Since these are SD530s I don't think I'll be able to swap the slot location and that may just be how the blade chassis is setup. Assuming I have key access by then I'll take a look next Friday (the 29th)
@joachimweyl I don't think this is critical for next week.
@hakasapl what did we find out on Friday? Is there a way to move these NIC's or are the SD530s not swappable?
@joachimweyl I'm waiting on key access to R7 to be able to take a look. @msdisme any updates on that?

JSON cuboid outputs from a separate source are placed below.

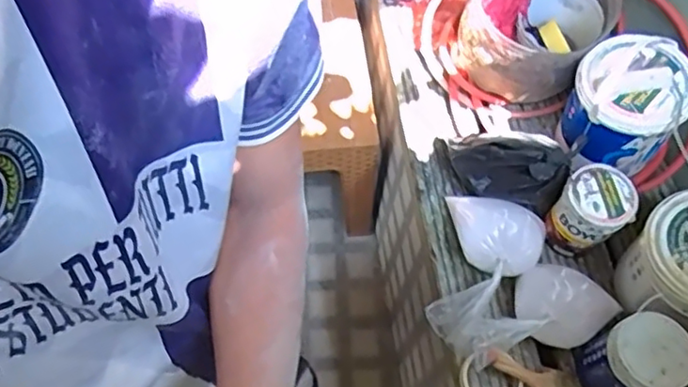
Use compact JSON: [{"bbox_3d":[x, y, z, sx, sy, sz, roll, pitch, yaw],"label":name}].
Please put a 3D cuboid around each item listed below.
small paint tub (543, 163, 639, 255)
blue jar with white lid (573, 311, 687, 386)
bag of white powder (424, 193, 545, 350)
[{"bbox_3d":[0.402,0.030,1.013,0.103,0.148,0.104,1,64,-3],"label":"small paint tub"},{"bbox_3d":[0.426,0.244,0.907,0.106,0.153,0.116,-6,65,-7],"label":"blue jar with white lid"},{"bbox_3d":[0.226,0.119,0.991,0.168,0.088,0.257,21,65,6],"label":"bag of white powder"}]

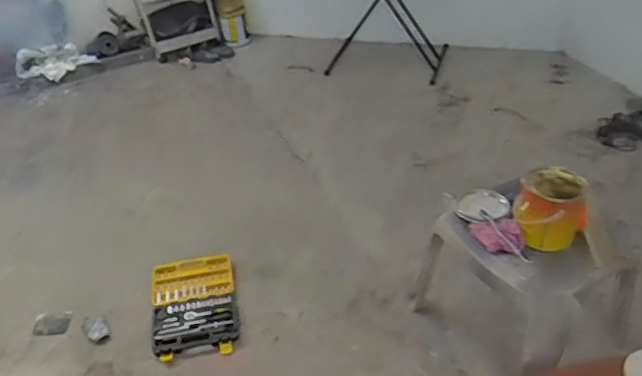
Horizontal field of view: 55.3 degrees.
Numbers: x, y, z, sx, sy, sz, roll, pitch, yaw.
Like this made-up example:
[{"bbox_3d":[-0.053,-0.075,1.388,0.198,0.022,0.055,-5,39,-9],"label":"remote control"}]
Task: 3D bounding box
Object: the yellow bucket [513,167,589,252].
[{"bbox_3d":[0.592,0.050,1.588,0.175,0.157,0.177,-2,37,2],"label":"yellow bucket"}]

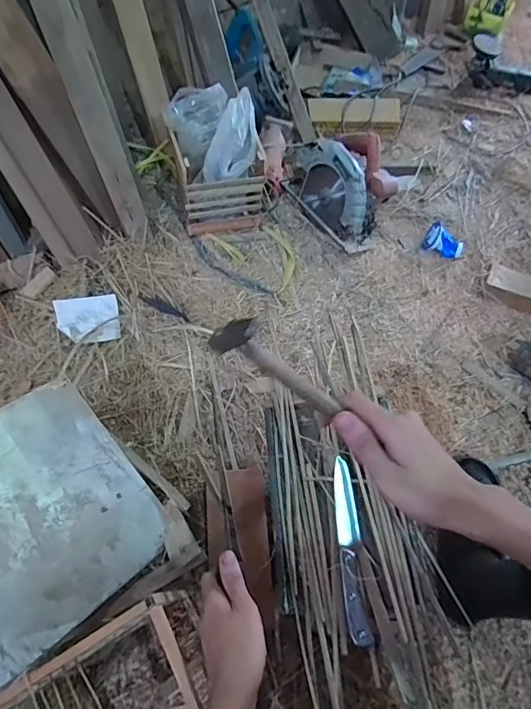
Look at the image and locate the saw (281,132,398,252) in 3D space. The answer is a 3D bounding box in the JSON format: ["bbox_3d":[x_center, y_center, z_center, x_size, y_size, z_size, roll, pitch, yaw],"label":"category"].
[{"bbox_3d":[0.189,-0.415,1.099,0.157,0.157,0.259,-32,65,-17],"label":"saw"}]

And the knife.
[{"bbox_3d":[0.100,0.224,0.537,0.028,0.016,0.203,-1,58,-3],"label":"knife"}]

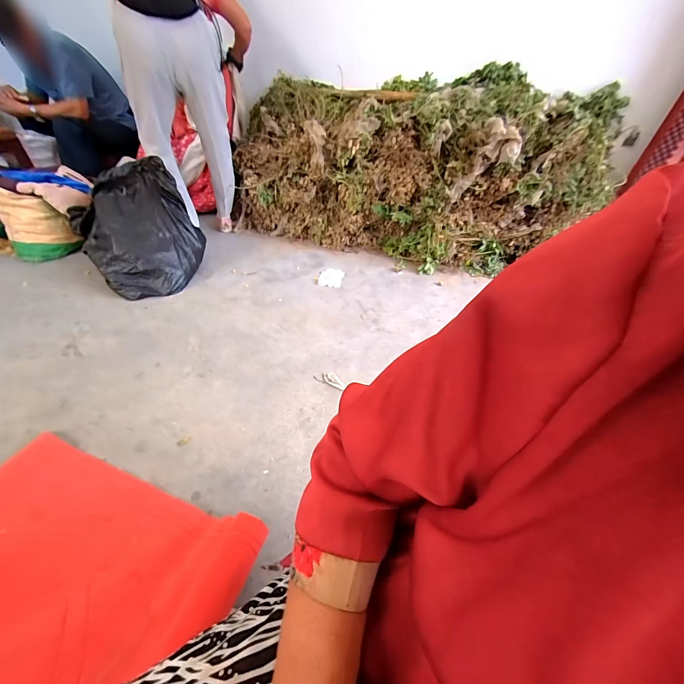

Scott said: I’m going to have to ask John Goodhue to create a new keyring with access for University RC and which racks those are associated with. Otherwise, Hakan would have access to the entire row. Also you could do this lspci command and see what slots have which devices (I think we already know the answer to that?)
quick follow up - in this case I think we need to either know if NICs may be moved or look to see. Needs to be coordinated with shutting down of infra and we want to do it before we start depending on infra.
@jtriley - this is the ticket we are tracking against for the NICs in infra.
Blocked while waiting for R7 key access
@jtriley - any updates on this ? (comment here: https://github.com/CCI-MOC/ops-issues/issues/618#issuecomment-1204277993)
@jtriley - any updates on having teams check on this (is moving card possible?) and/or move the card.
From NERC weekly meeting: these cannot be physically changed, looking into changing this in BMC or BIOS settings
Assigning to myself to keep track with @jtriley
@jtriley Any update on the BIOS for these NICs?
@jtriley were we ever able to test the BIOS to see if that helped with the NICs?
@jtriley were we ever able to get the BIOS NIC location checked? @larsks is this still worth rebooting the machines to check the BIOS?
@larsks says to just go with the work around and not worry about this.
We would like to verify that network cards in the NERC openshift nodes (both controllers and workers) are plugged into identical PCI slots. Can we get this information via the iDRAC so that we don't need to physically inspect the nodes? Or can we arrange to boot them into some sort of discovery image?